# YOUR TASK
When you reach the records below, output every one exactly as written but leave out any pictures.

# INFORMATION GIVEN
────
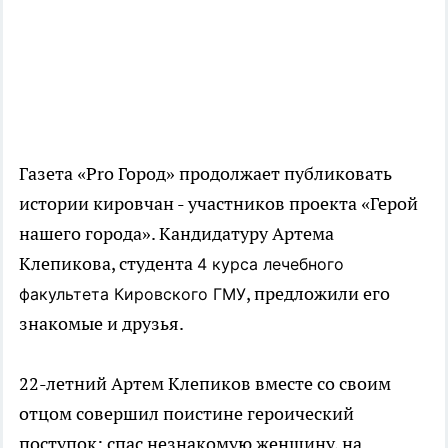
Газета «Pro Город» продолжает публиковать
истории кировчан - участников проекта «Герой
нашего города». Кандидатуру Артема
Клепикова, студента
4 курса лечебного
, предложили его
факультета Кировского ГМУ
знакомые и друзья.
22-летний Артем Клепиков вместе со своим
отцом совершил поистине героический
поступок: спас незнакомую женщину, на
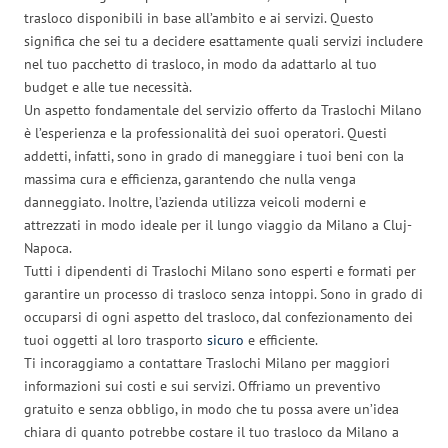
trasloco disponibili in base all’ambito e ai servizi. Questo
significa che sei tu a decidere esattamente quali servizi includere
nel tuo pacchetto di trasloco, in modo da adattarlo al tuo
budget e alle tue necessità.
Un aspetto fondamentale del servizio offerto da Traslochi Milano
è l’esperienza e la professionalità dei suoi operatori. Questi
addetti, infatti, sono in grado di maneggiare i tuoi beni con la
massima cura e efficienza, garantendo che nulla venga
danneggiato. Inoltre, l’azienda utilizza veicoli moderni e
attrezzati in modo ideale per il lungo viaggio da Milano a Cluj-
Napoca.
Tutti i dipendenti di Traslochi Milano sono esperti e formati per
garantire un processo di trasloco senza intoppi. Sono in grado di
occuparsi di ogni aspetto del trasloco, dal confezionamento dei
tuoi oggetti al loro trasporto
sicuro
e efficiente.
Ti incoraggiamo a contattare Traslochi Milano per maggiori
informazioni sui costi e sui servizi. Offriamo un preventivo
gratuito e senza obbligo, in modo che tu possa avere un’idea
chiara di quanto potrebbe costare il tuo trasloco da Milano a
────
# YOUR RESPONSE
Газета «Pro Город» продолжает публиковать
истории кировчан - участников проекта «Герой
нашего города». Кандидатуру Артема
Клепикова, студента
4 курса лечебного
, предложили его
факультета Кировского ГМУ
знакомые и друзья.
22-летний Артем Клепиков вместе со своим
отцом совершил поистине героический
поступок: спас незнакомую женщину, на
trasloco disponibili in base all’ambito e ai servizi. Questo
significa che sei tu a decidere esattamente quali servizi includere
nel tuo pacchetto di trasloco, in modo da adattarlo al tuo
budget e alle tue necessità.
Un aspetto fondamentale del servizio offerto da Traslochi Milano
è l’esperienza e la professionalità dei suoi operatori. Questi
addetti, infatti, sono in grado di maneggiare i tuoi beni con la
massima cura e efficienza, garantendo che nulla venga
danneggiato. Inoltre, l’azienda utilizza veicoli moderni e
attrezzati in modo ideale per il lungo viaggio da Milano a Cluj-
Napoca.
Tutti i dipendenti di Traslochi Milano sono esperti e formati per
garantire un processo di trasloco senza intoppi. Sono in grado di
occuparsi di ogni aspetto del trasloco, dal confezionamento dei
tuoi oggetti al loro trasporto
sicuro
e efficiente.
Ti incoraggiamo a contattare Traslochi Milano per maggiori
informazioni sui costi e sui servizi. Offriamo un preventivo
gratuito e senza obbligo, in modo che tu possa avere un’idea
chiara di quanto potrebbe costare il tuo trasloco da Milano a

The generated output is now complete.